→ **PROBLEM STATEMENT**: Produce an exact transcription of the data, with the images left out.

→ **AVAILABLE DATA**:
----

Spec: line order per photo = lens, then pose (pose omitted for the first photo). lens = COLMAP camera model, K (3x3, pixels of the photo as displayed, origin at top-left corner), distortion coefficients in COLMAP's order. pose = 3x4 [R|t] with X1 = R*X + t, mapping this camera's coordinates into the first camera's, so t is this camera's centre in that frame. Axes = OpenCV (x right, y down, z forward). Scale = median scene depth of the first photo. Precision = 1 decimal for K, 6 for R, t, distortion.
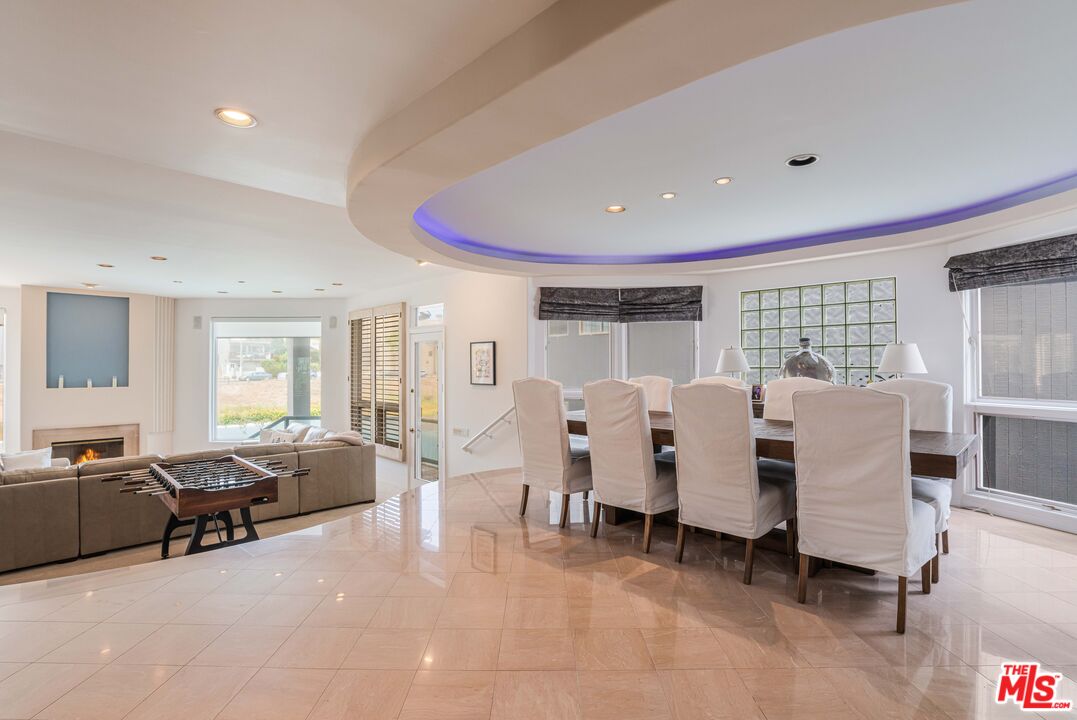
lens RADIAL K [[506.1, 0, 508.1], [0, 506.1, 347.1], [0, 0, 1]] dist [0.003408, 0.001062]
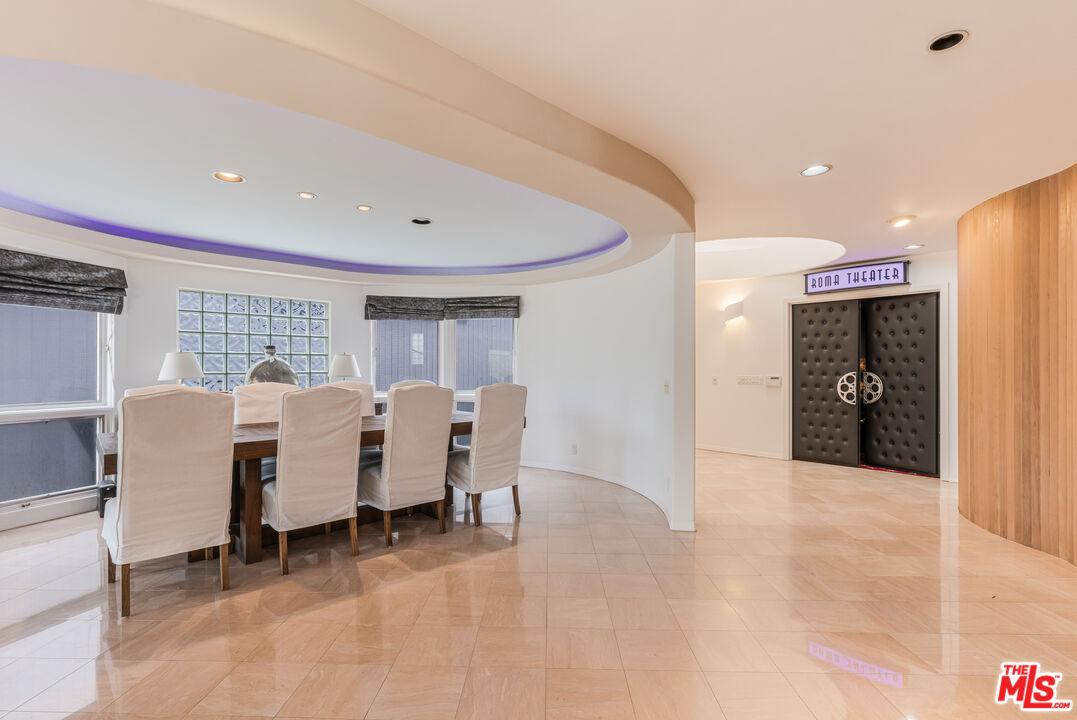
lens RADIAL K [[506.1, 0, 534.7], [0, 506.1, 367.7], [0, 0, 1]] dist [0.003408, 0.001062]
pose [[0.023927, 0.004074, 0.999705, -0.521353], [-0.034466, 0.999401, -0.003248, 0.015024], [-0.999119, -0.034378, 0.024053, 0.444762]]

----

→ **EXPECTED ANSWER**:
Spec: line order per photo = lens, then pose (pose omitted for the first photo). lens = COLMAP camera model, K (3x3, pixels of the photo as displayed, origin at top-left corner), distortion coefficients in COLMAP's order. pose = 3x4 [R|t] with X1 = R*X + t, mapping this camera's coordinates into the first camera's, so t is this camera's centre in that frame. Axes = OpenCV (x right, y down, z forward). Scale = median scene depth of the first photo. Precision = 1 decimal for K, 6 for R, t, distortion.
lens RADIAL K [[506.1, 0, 508.1], [0, 506.1, 347.1], [0, 0, 1]] dist [0.003408, 0.001062]
lens RADIAL K [[506.1, 0, 534.7], [0, 506.1, 367.7], [0, 0, 1]] dist [0.003408, 0.001062]
pose [[0.023927, 0.004074, 0.999705, -0.521353], [-0.034466, 0.999401, -0.003248, 0.015024], [-0.999119, -0.034378, 0.024053, 0.444762]]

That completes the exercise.